Zowel de kantoren en de opleidingen zijn hierbij aan zet. De kantoren zullen zichzelf moeten transformeren naar een ander verdienmodel. Daarbij kunnen ze IT-software inhuren of zelf ontwikkelen, maar in alle gevallen wordt de controle kennisintensiever. De kantoren zullen meer een onderzoeksmindset moeten ontwikkelen en gebruik leren maken van wetenschappelijke onderzoeksaanpak voor het verbeteren van de controle. Er zullen veel meer gepromoveerde accountants nodig zijn om deze transformatie te faciliteren. De kantoren zullen ook werk moeten maken van gebruik van multidisciplinaire teams, waarbij niet-accountants onderdelen van de controle uitvoeren, zoals belastingen, financiering en personeel. De opleidingen zullen nog meer aandacht moeten gaan besteden aan begrip van business modellen, IT en onderzoeksvaardigheden. De RA opleiding zal steeds meer verworden tot een waardevol basisdiploma, een startpunt, waarbij accountants zich zullen moeten blijven ontwikkelen met bijvoorbeeld een PhD (onderzoek) of MBA (begrip van business modellen en bestuurs- en ondernemersdynamiek).

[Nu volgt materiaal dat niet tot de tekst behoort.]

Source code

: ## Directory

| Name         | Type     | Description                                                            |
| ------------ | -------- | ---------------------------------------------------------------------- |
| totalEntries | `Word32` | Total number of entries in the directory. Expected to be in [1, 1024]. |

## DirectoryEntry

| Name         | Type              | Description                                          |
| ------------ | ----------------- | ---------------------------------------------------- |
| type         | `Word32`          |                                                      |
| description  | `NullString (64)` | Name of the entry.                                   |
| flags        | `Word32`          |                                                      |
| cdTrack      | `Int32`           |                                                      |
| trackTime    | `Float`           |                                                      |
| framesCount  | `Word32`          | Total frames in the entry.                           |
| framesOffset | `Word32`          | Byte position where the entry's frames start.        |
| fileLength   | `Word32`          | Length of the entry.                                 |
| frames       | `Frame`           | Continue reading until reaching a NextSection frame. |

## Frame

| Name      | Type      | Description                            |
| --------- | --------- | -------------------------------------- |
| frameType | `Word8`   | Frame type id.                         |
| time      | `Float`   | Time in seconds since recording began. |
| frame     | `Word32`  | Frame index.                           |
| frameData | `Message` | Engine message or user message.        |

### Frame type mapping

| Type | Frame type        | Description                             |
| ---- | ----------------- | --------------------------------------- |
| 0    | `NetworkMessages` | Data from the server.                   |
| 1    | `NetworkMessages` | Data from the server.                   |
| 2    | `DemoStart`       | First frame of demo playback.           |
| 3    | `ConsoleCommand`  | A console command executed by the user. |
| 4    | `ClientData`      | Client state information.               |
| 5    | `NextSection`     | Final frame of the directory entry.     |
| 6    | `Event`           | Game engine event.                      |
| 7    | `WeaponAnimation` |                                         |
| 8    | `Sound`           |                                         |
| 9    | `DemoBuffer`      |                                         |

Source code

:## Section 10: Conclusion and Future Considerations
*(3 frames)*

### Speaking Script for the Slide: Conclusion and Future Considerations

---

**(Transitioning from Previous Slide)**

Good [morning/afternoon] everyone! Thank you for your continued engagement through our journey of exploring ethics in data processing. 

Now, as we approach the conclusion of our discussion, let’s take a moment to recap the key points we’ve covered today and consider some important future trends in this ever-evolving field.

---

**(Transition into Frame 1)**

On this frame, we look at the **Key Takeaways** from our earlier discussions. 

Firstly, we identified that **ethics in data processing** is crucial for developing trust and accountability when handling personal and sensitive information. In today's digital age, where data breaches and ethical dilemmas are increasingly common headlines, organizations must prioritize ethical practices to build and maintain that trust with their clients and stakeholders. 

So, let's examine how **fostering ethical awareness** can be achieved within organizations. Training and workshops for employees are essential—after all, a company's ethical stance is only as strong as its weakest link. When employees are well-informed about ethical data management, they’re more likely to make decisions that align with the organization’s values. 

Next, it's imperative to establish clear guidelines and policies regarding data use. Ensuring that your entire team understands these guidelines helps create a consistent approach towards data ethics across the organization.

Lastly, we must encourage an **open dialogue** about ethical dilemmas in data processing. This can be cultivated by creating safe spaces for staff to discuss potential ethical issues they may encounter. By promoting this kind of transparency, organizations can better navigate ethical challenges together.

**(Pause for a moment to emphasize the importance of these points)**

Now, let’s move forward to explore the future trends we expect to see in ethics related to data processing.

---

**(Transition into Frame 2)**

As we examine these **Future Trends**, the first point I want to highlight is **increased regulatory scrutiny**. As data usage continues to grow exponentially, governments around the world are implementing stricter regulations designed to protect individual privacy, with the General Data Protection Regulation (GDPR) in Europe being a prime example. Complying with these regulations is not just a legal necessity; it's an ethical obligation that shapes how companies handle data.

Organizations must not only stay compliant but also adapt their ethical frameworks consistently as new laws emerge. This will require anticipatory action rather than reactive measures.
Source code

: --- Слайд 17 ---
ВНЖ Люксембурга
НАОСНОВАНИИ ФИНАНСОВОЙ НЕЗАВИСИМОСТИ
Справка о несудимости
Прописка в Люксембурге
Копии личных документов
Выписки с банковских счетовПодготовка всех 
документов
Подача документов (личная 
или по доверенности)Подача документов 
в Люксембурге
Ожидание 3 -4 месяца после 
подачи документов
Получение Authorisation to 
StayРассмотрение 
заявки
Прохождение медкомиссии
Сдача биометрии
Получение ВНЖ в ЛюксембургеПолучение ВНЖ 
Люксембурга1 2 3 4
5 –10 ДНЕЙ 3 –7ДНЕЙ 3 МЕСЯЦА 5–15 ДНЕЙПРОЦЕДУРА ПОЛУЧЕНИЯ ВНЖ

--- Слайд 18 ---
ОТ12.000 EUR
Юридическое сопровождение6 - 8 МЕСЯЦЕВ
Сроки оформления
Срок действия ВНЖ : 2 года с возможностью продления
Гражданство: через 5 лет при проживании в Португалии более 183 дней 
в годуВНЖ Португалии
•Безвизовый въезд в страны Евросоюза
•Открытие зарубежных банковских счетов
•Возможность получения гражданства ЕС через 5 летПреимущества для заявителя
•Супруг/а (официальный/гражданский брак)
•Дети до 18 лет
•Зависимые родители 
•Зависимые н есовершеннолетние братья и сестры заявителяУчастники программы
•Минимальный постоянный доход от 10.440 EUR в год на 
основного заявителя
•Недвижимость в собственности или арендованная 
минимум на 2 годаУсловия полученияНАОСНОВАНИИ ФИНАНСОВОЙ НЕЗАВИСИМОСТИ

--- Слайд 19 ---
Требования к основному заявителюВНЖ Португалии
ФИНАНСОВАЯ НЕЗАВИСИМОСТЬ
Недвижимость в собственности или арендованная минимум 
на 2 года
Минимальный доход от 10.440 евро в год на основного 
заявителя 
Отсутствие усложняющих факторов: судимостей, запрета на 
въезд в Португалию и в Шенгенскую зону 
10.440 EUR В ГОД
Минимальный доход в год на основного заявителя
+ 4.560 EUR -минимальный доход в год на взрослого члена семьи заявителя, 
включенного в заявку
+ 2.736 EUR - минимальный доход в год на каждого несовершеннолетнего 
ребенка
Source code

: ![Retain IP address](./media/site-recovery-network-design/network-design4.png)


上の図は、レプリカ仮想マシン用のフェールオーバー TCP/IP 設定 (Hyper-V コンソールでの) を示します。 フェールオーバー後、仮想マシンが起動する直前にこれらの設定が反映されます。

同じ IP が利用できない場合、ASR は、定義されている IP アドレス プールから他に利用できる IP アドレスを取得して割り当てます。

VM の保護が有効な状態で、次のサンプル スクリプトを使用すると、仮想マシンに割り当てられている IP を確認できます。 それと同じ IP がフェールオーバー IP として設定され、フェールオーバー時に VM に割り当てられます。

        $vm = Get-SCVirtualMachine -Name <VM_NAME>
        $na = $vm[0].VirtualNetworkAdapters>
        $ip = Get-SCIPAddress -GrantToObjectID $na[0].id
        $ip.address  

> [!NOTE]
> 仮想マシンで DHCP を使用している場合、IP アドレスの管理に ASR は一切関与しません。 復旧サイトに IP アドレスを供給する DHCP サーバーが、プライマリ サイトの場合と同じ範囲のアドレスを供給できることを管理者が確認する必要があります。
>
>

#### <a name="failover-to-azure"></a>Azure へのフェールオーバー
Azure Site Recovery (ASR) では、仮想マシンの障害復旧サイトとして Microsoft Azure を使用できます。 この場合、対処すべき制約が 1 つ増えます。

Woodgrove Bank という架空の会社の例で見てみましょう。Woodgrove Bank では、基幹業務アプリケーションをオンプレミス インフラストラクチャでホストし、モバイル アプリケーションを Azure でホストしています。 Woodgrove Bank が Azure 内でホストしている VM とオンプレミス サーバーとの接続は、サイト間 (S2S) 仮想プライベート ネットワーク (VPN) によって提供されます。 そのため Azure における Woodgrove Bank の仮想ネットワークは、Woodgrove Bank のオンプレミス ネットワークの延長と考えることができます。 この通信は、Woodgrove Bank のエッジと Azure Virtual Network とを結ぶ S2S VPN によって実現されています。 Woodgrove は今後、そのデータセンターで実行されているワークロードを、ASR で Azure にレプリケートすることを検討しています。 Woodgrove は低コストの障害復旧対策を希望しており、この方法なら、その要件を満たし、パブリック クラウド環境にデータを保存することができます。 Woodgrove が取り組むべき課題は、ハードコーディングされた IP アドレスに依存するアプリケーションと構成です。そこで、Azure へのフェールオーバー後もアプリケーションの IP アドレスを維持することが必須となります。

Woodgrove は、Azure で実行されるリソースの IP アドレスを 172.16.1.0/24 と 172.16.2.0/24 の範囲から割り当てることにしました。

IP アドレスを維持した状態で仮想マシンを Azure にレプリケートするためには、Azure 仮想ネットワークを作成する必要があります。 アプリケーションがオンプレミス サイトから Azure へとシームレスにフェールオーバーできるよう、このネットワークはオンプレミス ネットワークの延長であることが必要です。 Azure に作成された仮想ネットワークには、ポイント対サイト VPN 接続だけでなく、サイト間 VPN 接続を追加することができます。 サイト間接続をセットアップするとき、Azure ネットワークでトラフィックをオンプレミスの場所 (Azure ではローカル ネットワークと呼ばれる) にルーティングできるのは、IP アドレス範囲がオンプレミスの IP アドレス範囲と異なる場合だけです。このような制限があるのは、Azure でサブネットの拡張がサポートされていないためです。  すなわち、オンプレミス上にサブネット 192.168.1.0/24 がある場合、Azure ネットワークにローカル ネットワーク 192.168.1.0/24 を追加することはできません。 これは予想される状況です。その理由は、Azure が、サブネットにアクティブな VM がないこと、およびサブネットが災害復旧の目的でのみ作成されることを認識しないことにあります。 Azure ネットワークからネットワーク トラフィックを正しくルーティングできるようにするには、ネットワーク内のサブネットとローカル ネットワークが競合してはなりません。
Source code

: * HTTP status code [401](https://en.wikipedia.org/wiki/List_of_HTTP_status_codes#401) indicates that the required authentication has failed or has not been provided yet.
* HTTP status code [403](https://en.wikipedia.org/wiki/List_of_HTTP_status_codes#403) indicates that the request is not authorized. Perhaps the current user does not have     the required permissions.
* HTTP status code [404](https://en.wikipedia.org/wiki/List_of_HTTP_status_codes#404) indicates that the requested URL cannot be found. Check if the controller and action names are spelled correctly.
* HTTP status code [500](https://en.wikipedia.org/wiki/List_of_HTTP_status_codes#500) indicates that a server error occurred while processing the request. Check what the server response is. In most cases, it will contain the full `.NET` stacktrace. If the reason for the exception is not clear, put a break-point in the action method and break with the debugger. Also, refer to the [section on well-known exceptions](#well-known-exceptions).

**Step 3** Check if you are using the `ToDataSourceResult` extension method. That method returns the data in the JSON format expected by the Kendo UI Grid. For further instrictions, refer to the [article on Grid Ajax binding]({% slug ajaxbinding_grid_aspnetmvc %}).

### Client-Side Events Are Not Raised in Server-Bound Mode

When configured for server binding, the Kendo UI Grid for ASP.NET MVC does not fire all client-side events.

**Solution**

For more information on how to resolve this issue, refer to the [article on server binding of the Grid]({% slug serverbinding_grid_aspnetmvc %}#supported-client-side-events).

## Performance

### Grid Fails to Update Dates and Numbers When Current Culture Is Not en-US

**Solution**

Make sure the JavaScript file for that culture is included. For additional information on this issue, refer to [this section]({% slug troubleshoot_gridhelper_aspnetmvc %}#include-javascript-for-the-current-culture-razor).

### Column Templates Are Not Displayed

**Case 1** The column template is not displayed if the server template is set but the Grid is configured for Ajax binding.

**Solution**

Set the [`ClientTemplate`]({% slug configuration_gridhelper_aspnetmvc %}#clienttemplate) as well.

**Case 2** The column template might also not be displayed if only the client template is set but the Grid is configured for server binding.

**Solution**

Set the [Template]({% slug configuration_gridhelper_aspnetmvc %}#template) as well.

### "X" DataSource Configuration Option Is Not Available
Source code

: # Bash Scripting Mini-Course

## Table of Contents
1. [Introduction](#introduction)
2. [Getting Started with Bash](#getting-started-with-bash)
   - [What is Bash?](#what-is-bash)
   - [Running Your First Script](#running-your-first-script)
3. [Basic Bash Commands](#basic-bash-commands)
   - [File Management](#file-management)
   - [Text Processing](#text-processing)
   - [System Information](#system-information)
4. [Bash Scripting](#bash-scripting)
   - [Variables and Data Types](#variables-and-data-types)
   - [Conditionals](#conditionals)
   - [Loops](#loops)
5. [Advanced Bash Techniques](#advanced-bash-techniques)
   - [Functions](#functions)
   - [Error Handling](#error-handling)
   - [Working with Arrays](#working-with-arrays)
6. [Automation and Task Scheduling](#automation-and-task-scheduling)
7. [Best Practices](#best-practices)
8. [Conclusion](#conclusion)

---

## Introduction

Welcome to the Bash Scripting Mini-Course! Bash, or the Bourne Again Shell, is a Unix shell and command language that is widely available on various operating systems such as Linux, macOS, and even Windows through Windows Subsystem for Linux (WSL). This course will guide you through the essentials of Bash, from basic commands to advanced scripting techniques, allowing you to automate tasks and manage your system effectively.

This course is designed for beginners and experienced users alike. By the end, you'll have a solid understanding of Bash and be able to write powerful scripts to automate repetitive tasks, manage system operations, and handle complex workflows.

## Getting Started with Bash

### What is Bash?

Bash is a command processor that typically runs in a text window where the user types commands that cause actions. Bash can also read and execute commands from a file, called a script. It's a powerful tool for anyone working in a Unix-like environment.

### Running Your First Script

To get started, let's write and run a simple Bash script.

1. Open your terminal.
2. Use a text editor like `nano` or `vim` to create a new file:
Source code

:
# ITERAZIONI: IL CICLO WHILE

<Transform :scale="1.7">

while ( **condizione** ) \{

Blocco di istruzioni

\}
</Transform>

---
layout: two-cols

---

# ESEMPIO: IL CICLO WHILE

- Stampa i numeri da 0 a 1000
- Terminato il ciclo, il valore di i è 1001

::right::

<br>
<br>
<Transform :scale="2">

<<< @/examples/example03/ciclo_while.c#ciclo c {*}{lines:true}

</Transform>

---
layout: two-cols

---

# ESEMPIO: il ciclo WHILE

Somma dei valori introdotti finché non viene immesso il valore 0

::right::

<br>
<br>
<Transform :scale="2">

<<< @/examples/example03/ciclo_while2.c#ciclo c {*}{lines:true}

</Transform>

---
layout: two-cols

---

Door theoretisering wordt het doel van de accountantscontrole weer aangescherpt en dat kan leiden tot dynamiek in het beroep en een streven om het steeds weer beter te doen. Het takenpakket van de accountant zal veranderen, maar het doel van de accountantscontrole niet, namelijk zekerheid verschaffen over informatie. En hoe meer dit doel centraal staat, hoe relevanter en leuker het beroep wordt!
Plaats een Reactie
Meepraten?Draag gerust bij!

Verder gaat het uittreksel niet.